Since i’m running version 2 and wanted something similar, i decided to go with a simple bash script, the data is collected via proc and the values are converted with some help from BC (arbitrary precision calculator language)

This is what it looks like

KMem is the the kernel memory, CPU Time is the combined system and user processing time.

#!/bin/bash

function show_time () {
    num=$1
    min=0
    hour=0
    day=0
    if((num>59));then
        ((sec=num%60))
        ((num=num/60))
        if((num>59));then
            ((min=num%60))
            ((num=num/60))
            if((num>23));then
                ((hour=num%24))
                ((day=num/24))
            else
                ((hour=num))
            fi
        else
            ((min=num))
        fi
    else
        ((sec=num))
    fi
    echo "$day"d "$hour"h "$min"m "$sec"s
}

printf "%6s  %6s  %6s  %-15s %s\n" "KMem" "Memory" "Limit" "CPU time" "Container"

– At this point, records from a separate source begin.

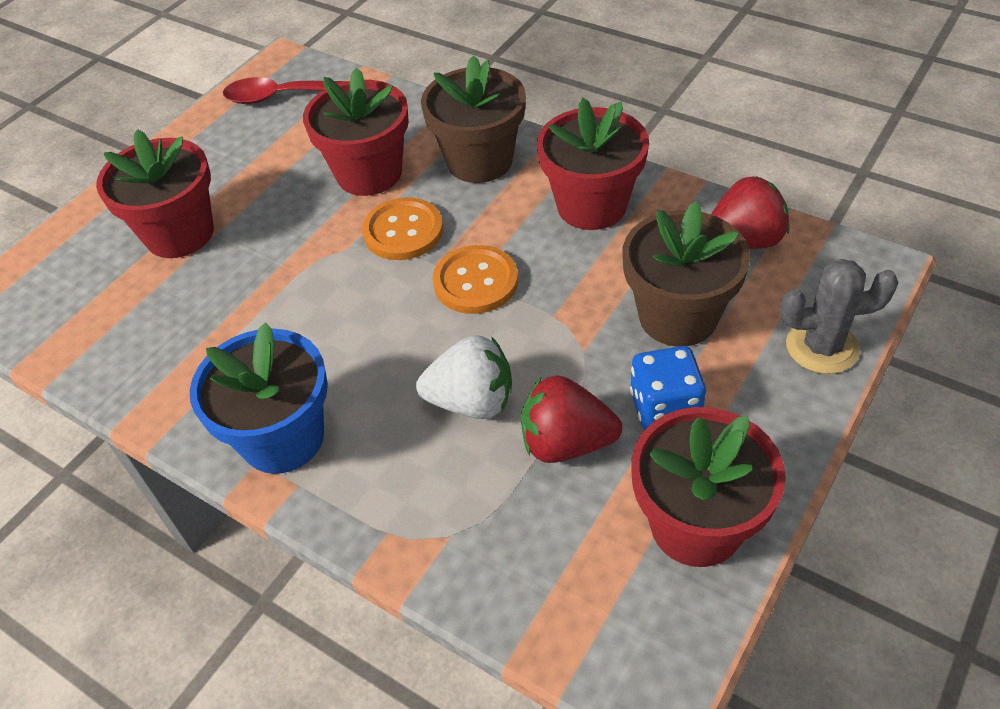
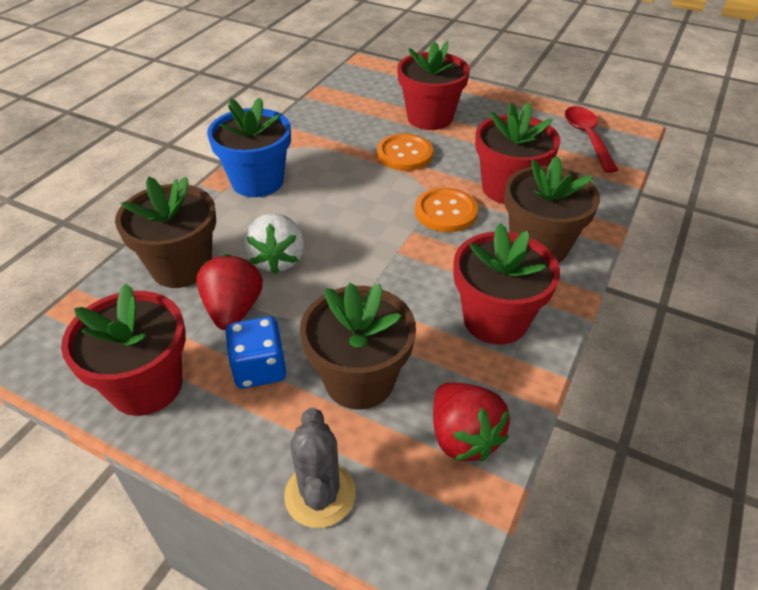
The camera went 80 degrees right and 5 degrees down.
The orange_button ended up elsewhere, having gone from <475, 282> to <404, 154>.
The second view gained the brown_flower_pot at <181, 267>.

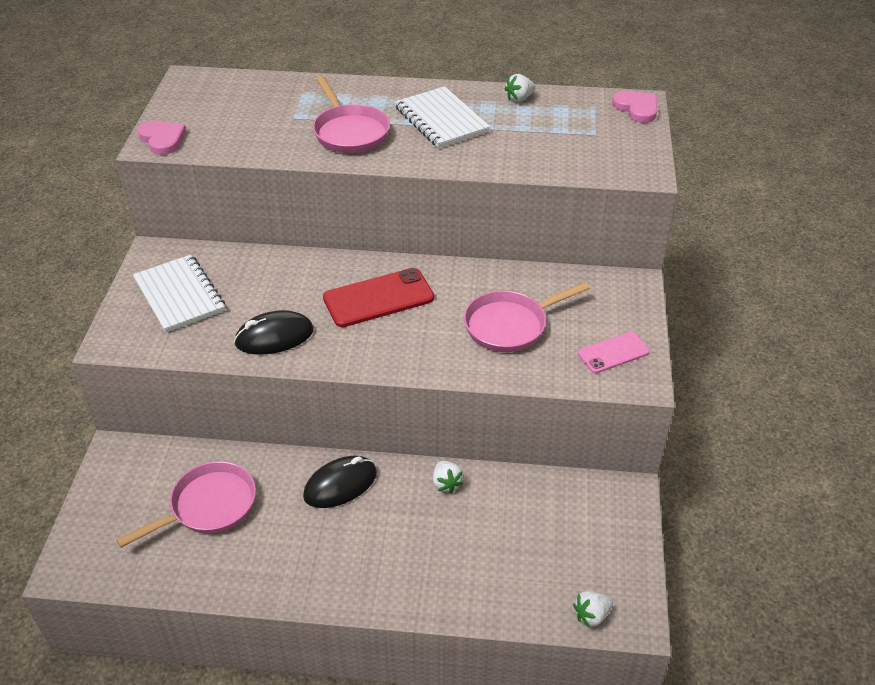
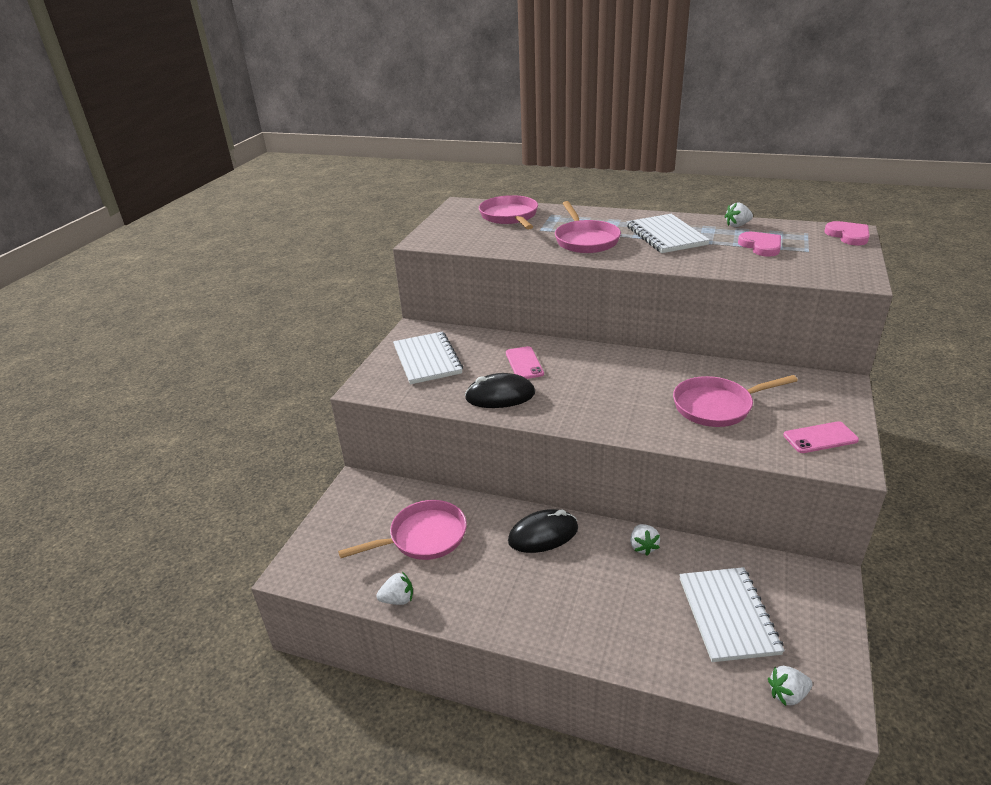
The camera went 15 degrees right and 10 degrees down.
The pink_heart ended up elsewhere, having gone from <162, 139> to <761, 246>.
The second view lost the red_phone at <378, 298>.
The second view gained the white_strawberry at <398, 599>.
The second view gained the pink_pan at <510, 216>.
The second view gained the pink_phone at <524, 363>.
The second view gained the white_notebook at <728, 615>.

for i in /sys/fs/cgroup/memory/lxc/*/
do
	name="$(basename $i)"
	mem="$(cat ${i}memory.usage_in_bytes | numfmt --to=iec)"
	kmem="$(cat ${i}memory.kmem.usage_in_bytes | numfmt --to=iec)"
	memlim="$(cat ${i}memory.limit_in_bytes | numfmt --to=iec)"
	rawcpu=$(cat /sys/fs/cgroup/cpuacct/lxc/${name}/cpuacct.usage)
	cpu=$(echo "scale=2;${rawcpu}/1000000000" | bc)
	cpusec=$((${rawcpu}/1000000000))
	cputime=$(show_time ${cpusec})
	printf "%6s  %6s  %6s  %-15s %s\n" "$kmem" "$mem" "$memlim" "${cputime}" "$name"
done

The show_time() function was found online somewhere.